Let us assume a problem to illustrate our problem. Say, there are two classes: Singer and Dancer. Now, we have plenty of different types singers and dancers. We have ClassicalSingers, FolkSingers, Rappers, etc. For dancers, we also have several other distinctions. This is fairly easy to represent in Java, using a little bit of Inheritance:
class Singer {
    // an example method.
    public void sing() {
        System.out.println("Do Re Me ... ");
    }
}
abstract class Dancer {
    // an unimplimineted method.
    public abstract void dance();
}
class ClassicalSinger extends Singer {
    @Override   // i.e. it overrides the default method.
    public void sing() {
        System.out.println("Saa Re Gaa ... ");
    }
}
class WesternSinger extends Singer {
    // no need for any method, as sing() is inherited.
}
class HipHopDancer extends Dancer{
    @Override
    public void dance() {
        System.out.println("Doing the windmill, handstand ... ");
    }
}
    
Well, that was pretty good, right? Let me tell you abstract methods must either be implemented by a subclass, or the subclasss must be abstract as well. But how about Michael Jackson? He was a Singer as well as a Dancer. What do we do now?

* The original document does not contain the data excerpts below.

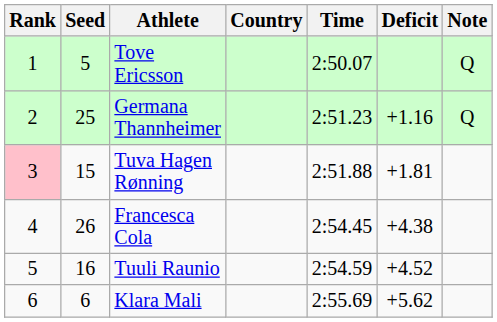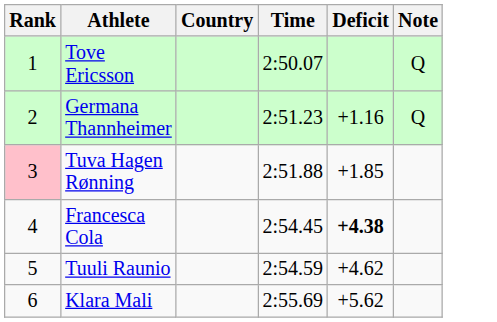- column: Seed | 5 | 25 | 15 | 26 | 16 | 6
Tuva Hagen Rønning | Deficit: +1.81 -> +1.85
Francesca Cola | Deficit: normal -> bold
Tuuli Raunio | Deficit: +4.52 -> +4.62
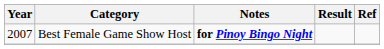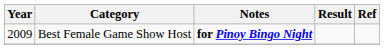Best Female Game Show Host | Year: 2007 -> 2009
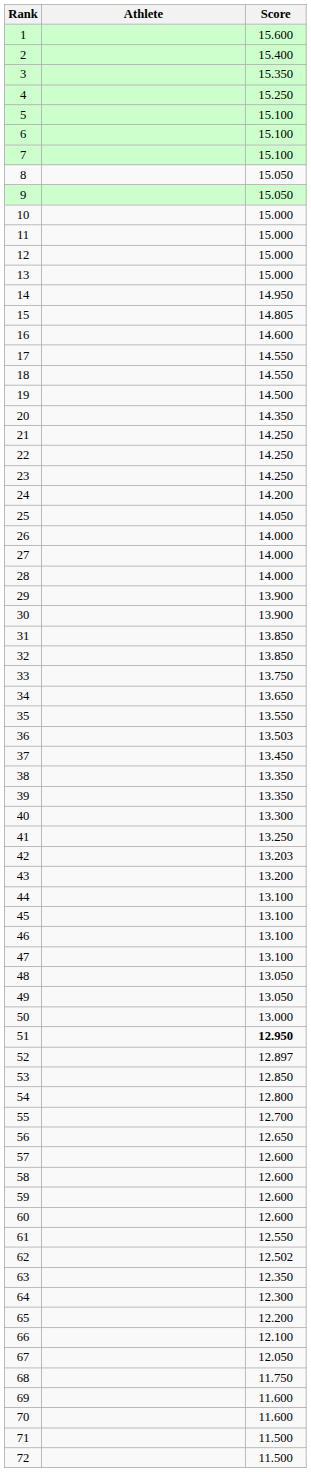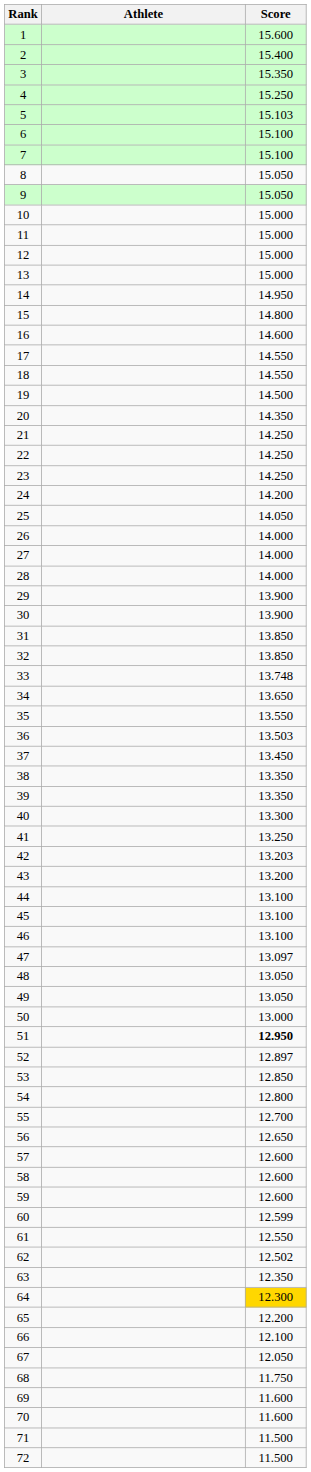5 | Score: 15.100 -> 15.103
15 | Score: 14.805 -> 14.800
33 | Score: 13.750 -> 13.748
47 | Score: 13.100 -> 13.097
60 | Score: 12.600 -> 12.599
64 | Score: no background -> gold background
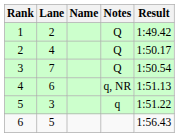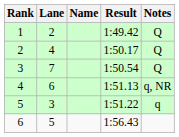columns swapped: Result <-> Notes
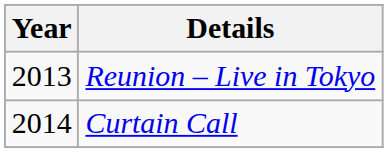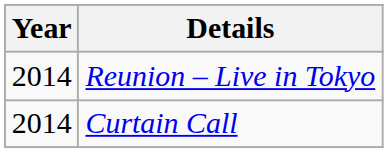Reunion – Live in Tokyo | Year: 2013 -> 2014
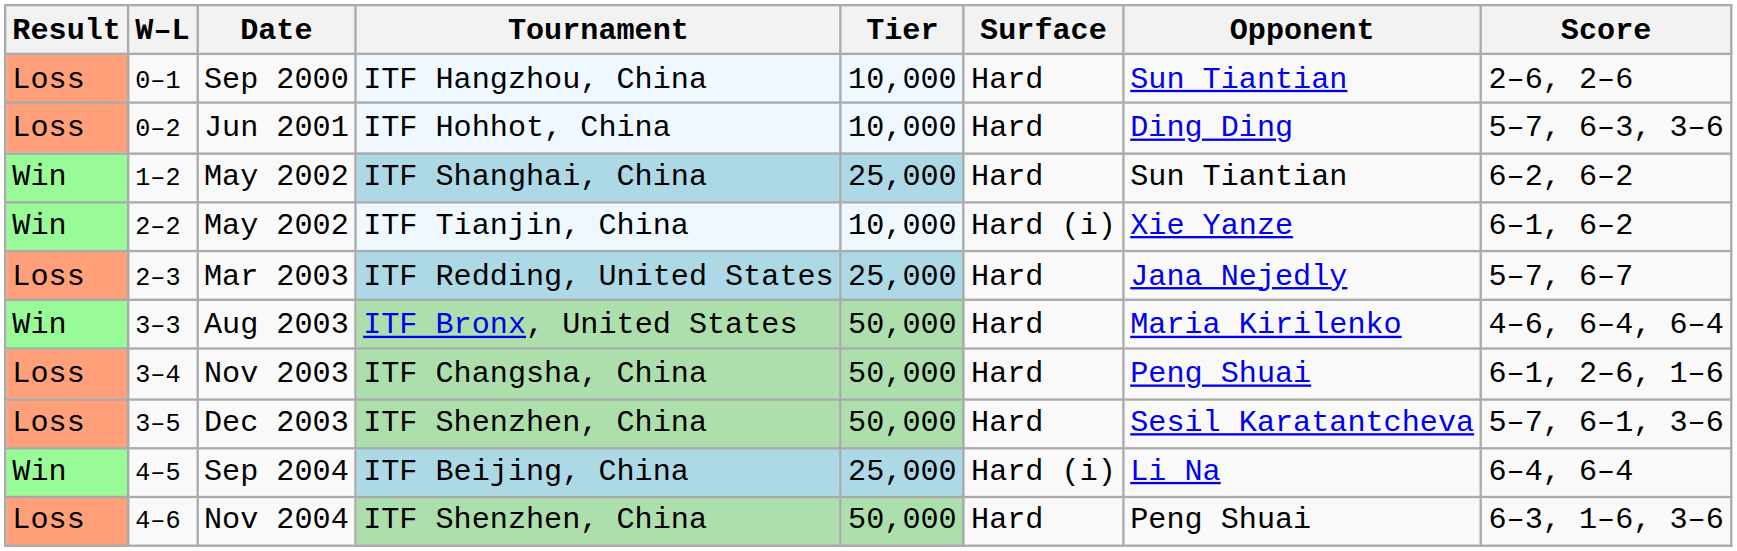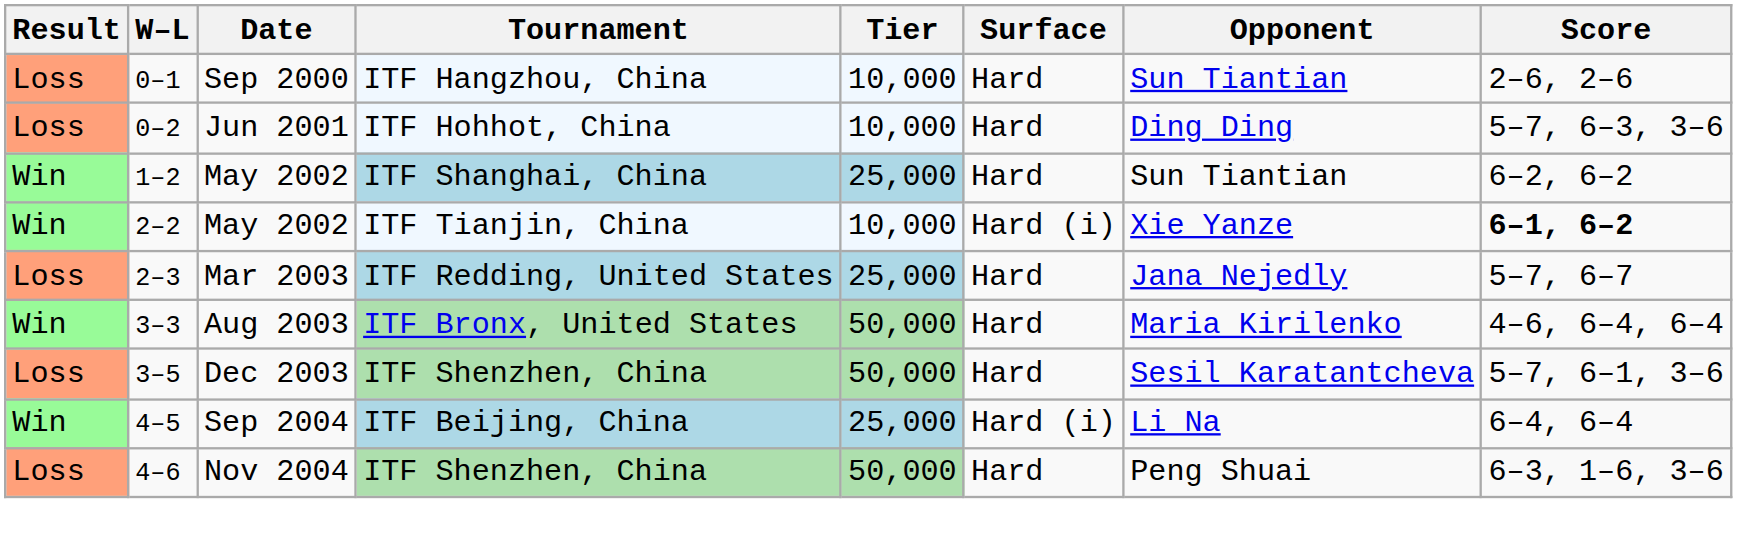May 2002 / ITF Tianjin, China | Score: normal -> bold
- row: Loss | 3–4 | Nov 2003 | ITF Changsha, China | 50,000 | Hard | Peng Shuai | 6–1, 2–6, 1–6
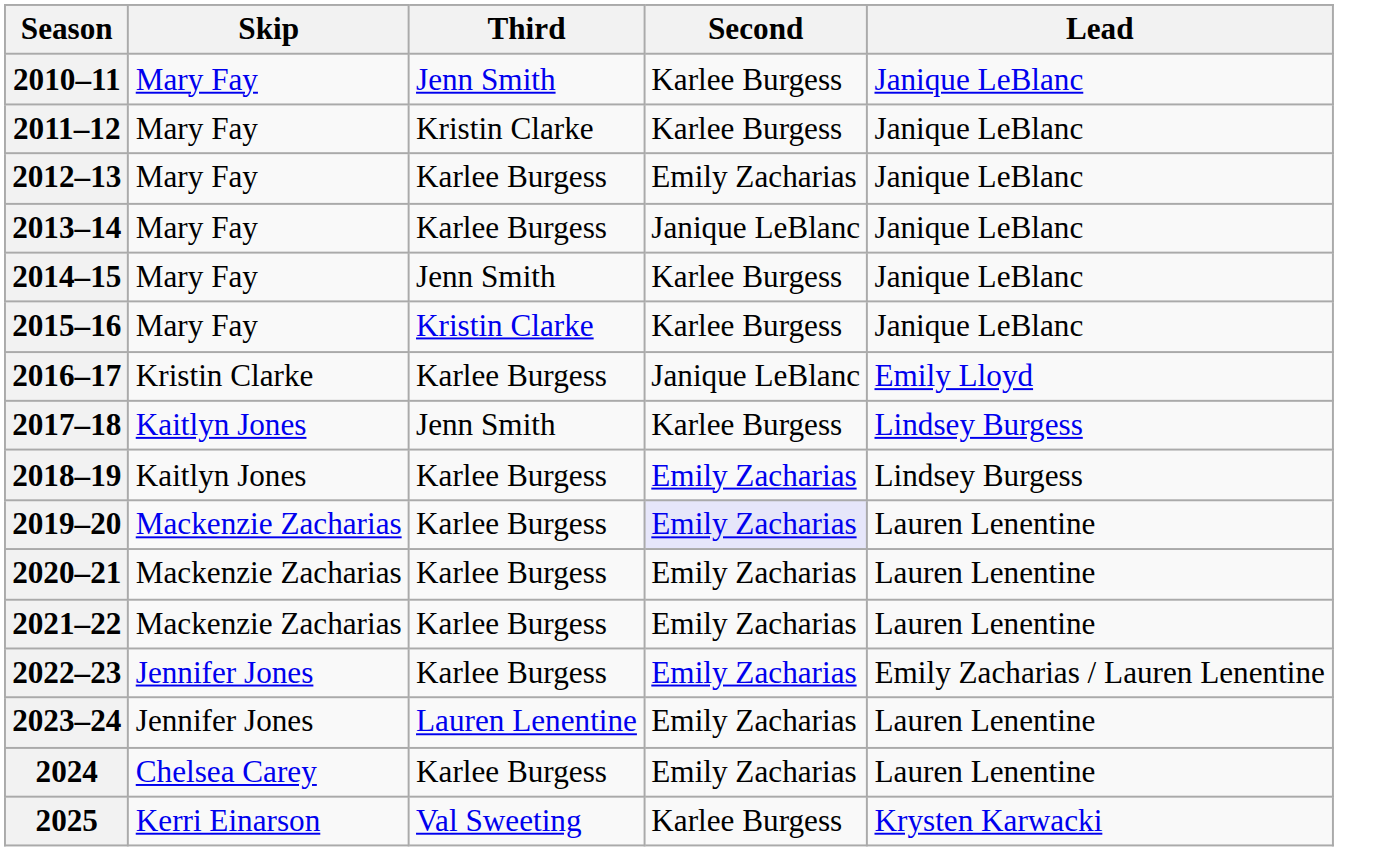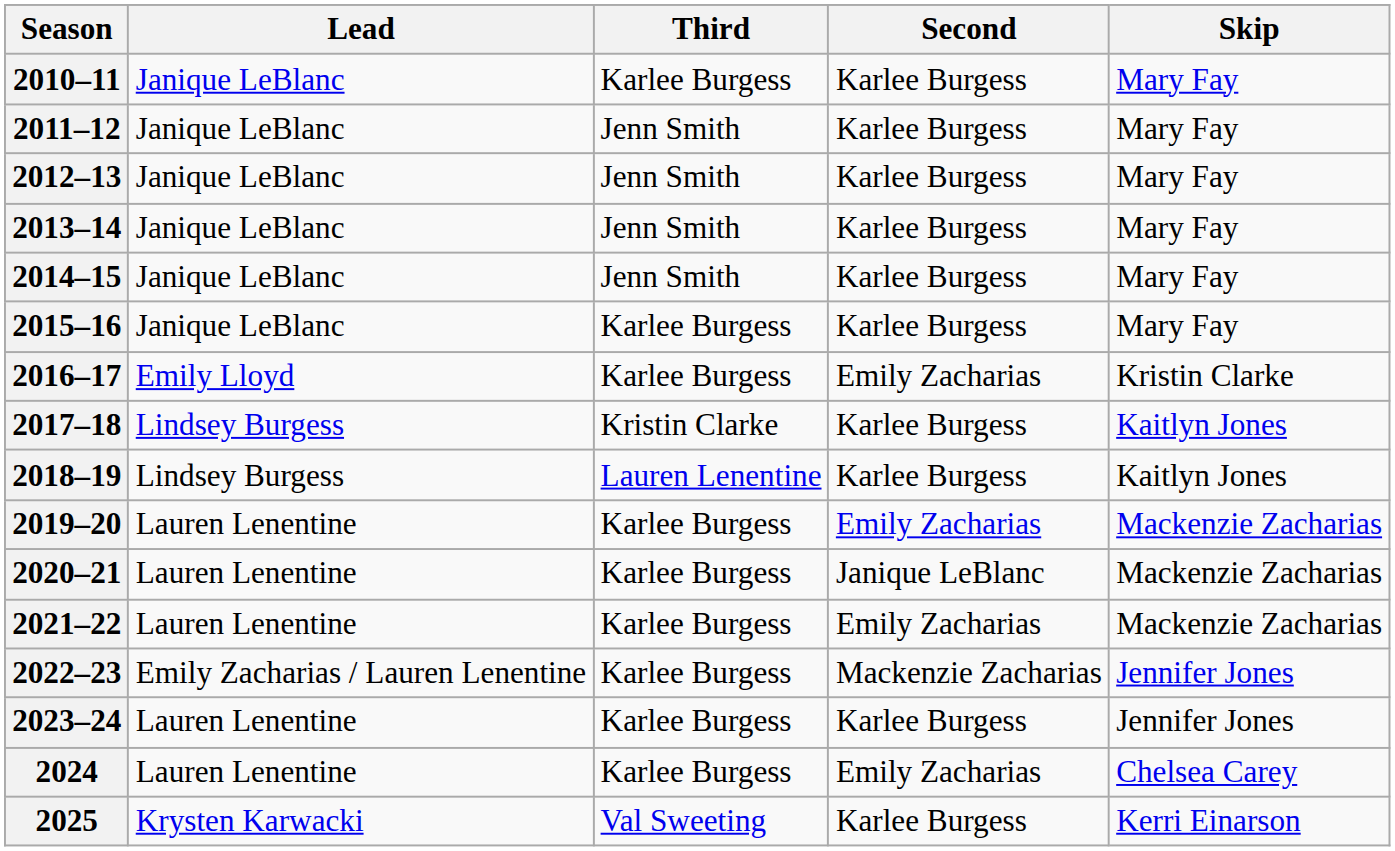columns swapped: Skip <-> Lead
2010–11 | Third: Jenn Smith -> Karlee Burgess
2011–12 | Third: Kristin Clarke -> Jenn Smith
2012–13 | Third: Karlee Burgess -> Jenn Smith
2012–13 | Second: Emily Zacharias -> Karlee Burgess
2013–14 | Third: Karlee Burgess -> Jenn Smith
2013–14 | Second: Janique LeBlanc -> Karlee Burgess
2015–16 | Third: Kristin Clarke -> Karlee Burgess
2016–17 | Second: Janique LeBlanc -> Emily Zacharias
2017–18 | Third: Jenn Smith -> Kristin Clarke
2018–19 | Third: Karlee Burgess -> Lauren Lenentine
2018–19 | Second: Emily Zacharias -> Karlee Burgess
2019–20 | Second: lavender background -> no background
2020–21 | Second: Emily Zacharias -> Janique LeBlanc
2022–23 | Second: Emily Zacharias -> Mackenzie Zacharias
2023–24 | Third: Lauren Lenentine -> Karlee Burgess
2023–24 | Second: Emily Zacharias -> Karlee Burgess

Well, the solution is simple, use interfaces instead of classes. Interfaces are very similar to classes. Here's how to do it:
interface Singer {
    public void sing(); // automatically abstract
}
interface Dancer {
    public void dance();
}
class ClassicalSinger implements Singer {
    @Override
    public void sing() {
        System.out.println("Saa Re Gaa ... ");
    }
}
class WesternSinger implements Singer {
    @Override
    public void sing() {    // needs to be implemented
        System.out.println("Do Re Me ... ");
    }
}
class HipHopDancer implements Dancer{
    @Override
    public void dance() {
        System.out.println("Doing the windmill, handstand ... ");
    }
}
The keyword changes here from extends to implements. Another fact is that all methods defined in an interface are automatically abstract, they need to be implemented in every class. And for Michael Jackson (let's say he is a SingerDancer:
class SingerDancer implements Singer, Dancer {
    @Override
    public void sing() {    // needs to be implemented
        System.out.println("Yeah yeah...");
    }
    @Override
    public void dance() {
        System.out.println("Doing the moonwalk ... ");
    }
}
There! Now he is a singer as well as a dancer. But I know you are not impressed and want some methods to be inherited, so that they can be reused. This became possible with Java 8, which gave another use to the default keyword: To create Default Methods. These are methods that can be actually implemented in an interface. Let's add two more methods to Singer and Dancer, respectively:
interface Singer {
    public void sing(); // automatically abstract
    default public void clearThroat() {
        System.out.println("Hem hem ...");
    }
}
interface Dancer {
    public void dance();
    default public void warmUp() {
        System.out.println("... (stretching) Five Six Seven Eight ...");
    }
}
Now our SingerDancer has inherited clearThroat() as well as warmUp() without explicitly defining them. To test them, do this:
public class Main2 {
    public static void main(String[] args) {
        SingerDancer michaelJackson = new SingerDancer();
        michaelJackson.warmUp();
        michaelJackson.clearThroat();
        michaelJackson.sing();
        michaelJackson.dance();
    }
}
and you get this:
... (stretching) Five Six Seven Eight ...
Hem hem ...
Yeah yeah...
Doing the moonwalk ... 
That's it for today folks. Hope it was interesting. Have a good day.